Defendants also attach importance to Hammond v. Carthage (C. C. A.) 8 F.(2d) 35. There it was substantially held that a mortgage covering real estate and personal property was not invalid as to the real estate, because of a clause contained therein excluding raw materials acquired or taken from its lands, and permitting the mortgagor, prior to default, to sell the product and retain the proceeds. That decision was regarded in Brown v. Leo, supra, to have been practically overruled by the holding of the Supreme Court in Benedict v. Ratner, 268 U.S. 353, 45 S. Ct. 566, 69 L. Ed. 991.

It is next urged that, since no actual fraud is shown, the chattel mortgage lien should not be held invalid as to the remaining fixtures and equipment.
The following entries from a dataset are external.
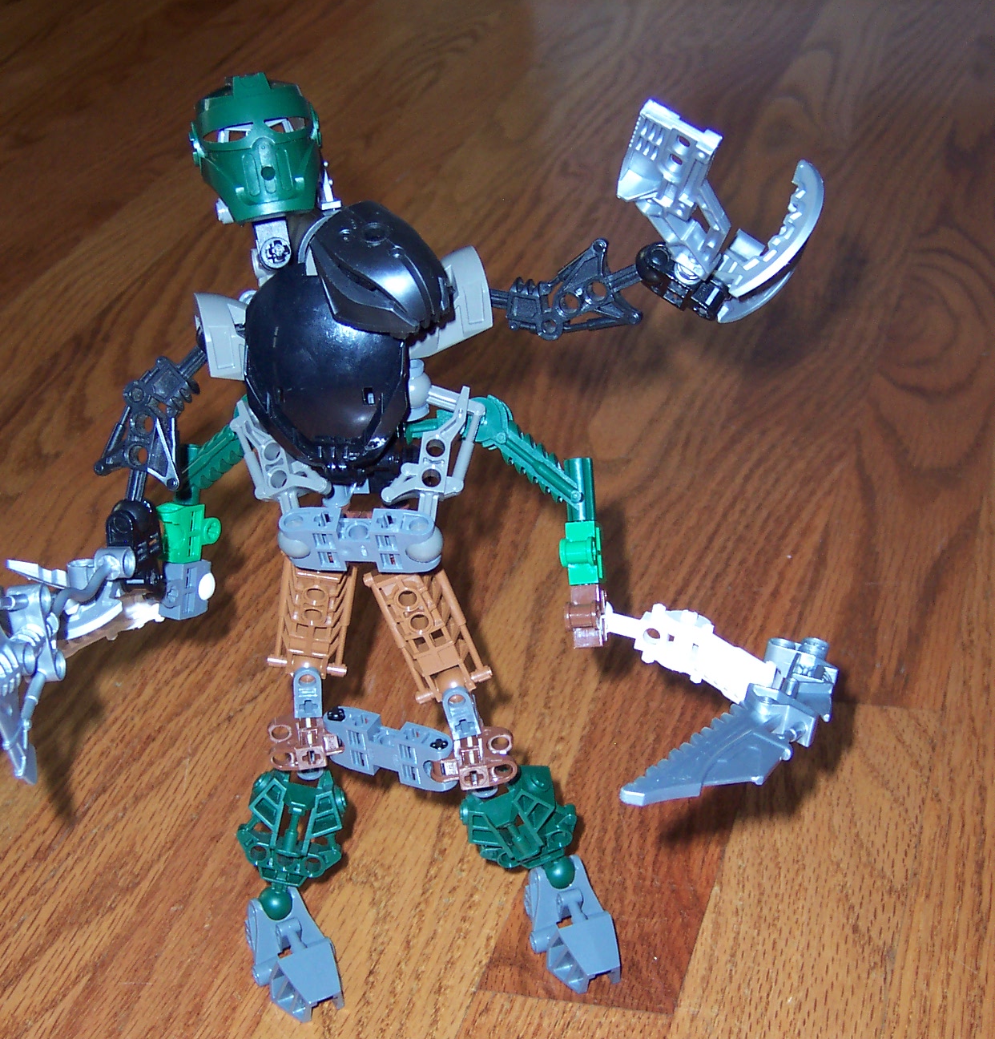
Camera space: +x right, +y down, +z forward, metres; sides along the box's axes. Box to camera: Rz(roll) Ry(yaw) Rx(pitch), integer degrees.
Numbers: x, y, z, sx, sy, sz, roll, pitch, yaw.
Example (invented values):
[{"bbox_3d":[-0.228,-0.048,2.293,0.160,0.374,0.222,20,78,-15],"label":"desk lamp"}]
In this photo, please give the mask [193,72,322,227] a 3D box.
[{"bbox_3d":[-0.057,-0.088,0.608,0.031,0.034,0.022,-13,21,-9],"label":"mask"}]

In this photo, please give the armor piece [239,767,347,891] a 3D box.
[{"bbox_3d":[-0.058,0.086,0.726,0.030,0.033,0.020,12,13,-10],"label":"armor piece"}]

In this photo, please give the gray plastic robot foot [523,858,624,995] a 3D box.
[{"bbox_3d":[0.023,0.115,0.734,0.025,0.025,0.036,-12,27,-20],"label":"gray plastic robot foot"}]

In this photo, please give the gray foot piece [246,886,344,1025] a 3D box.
[{"bbox_3d":[-0.057,0.122,0.726,0.025,0.025,0.036,-15,28,-26],"label":"gray foot piece"}]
Upon this point it suffices to say that, in my opinion, the principle of Benedict v. Ratner, supra, and the ruling in Brown v. Leo, must be accepted as disposing of this contention. It must therefore be held that the coupled right to dispose of the stock and supplies, as agreed between the parties, without accounting for the proceeds, and as provided by section 230-a of the Lien Law and section 45 of the Personal Property Law as to creditors, was constructively fraudulent and void, and the asserted good faith of the parties cannot be considered.

The further contention that the lien cannot be held invalid, owing to the fact that it was given to secure the purchase price of the particular chattels, must also be overruled. No distinction is made in the adjudications between a purchase-money chattel mortgage and one that has been given to secure an ordinary debt. The chattel mortgages in Brackett v. Harvey and Skilton v. Codington, supra, were to secure the purchase price of the chattels described in the mortgage. Nor is the point substantial that there must be a differentiation between the rights of present creditors and those who became such following the making of the chattel mortgage. Stimson v. Wrigley, 86 N.Y. 336; Dutcher v. Swartwood, 15 Hun, 31; Mandeville v. Avery, 124 N.Y. 381, 26 N.E. 951, 21 Am. St. Rep. 678.

It is further suggested that defendant Kocher has valid title to the chattels, since there was no seizure under the lien, but possession was taken, owing to a voluntary turning over of the chattels to her by the bankrupt. Whether it was a voluntary or involuntary surrender is unimportant, since in either case the trustee was empowered to challenge the validity of the transfer on behalf of the general creditors, including a creditor having a judgment against the bankrupt and levy on the chattels. It is evidenced that defendant Kennedy, in buying the property subject to the lien, acted as agent for Mrs. Kocher, the mortgagee, and must be deemed to have acquired only the rights possessed by the bankrupt. Neither defendant can in this manner be permitted to obtain a preference. Nor can *591 the defendant Kennedy, with knowledge of the lien, have any other interest in the property, even if it were conceded that she acted independently of her codefendant, than an interest in any surplus after paying the creditors of the bankrupt.

My conclusion is that the chattel mortgage executed and delivered by the bankrupt, Jennie W. Rath, to Etta F. Kocher, was void in whole as to the trustee in bankruptcy, acting for the creditors, and was valid as between the parties only.

Plaintiff is entitled to a decree, with costs, as demanded in the amended complaint.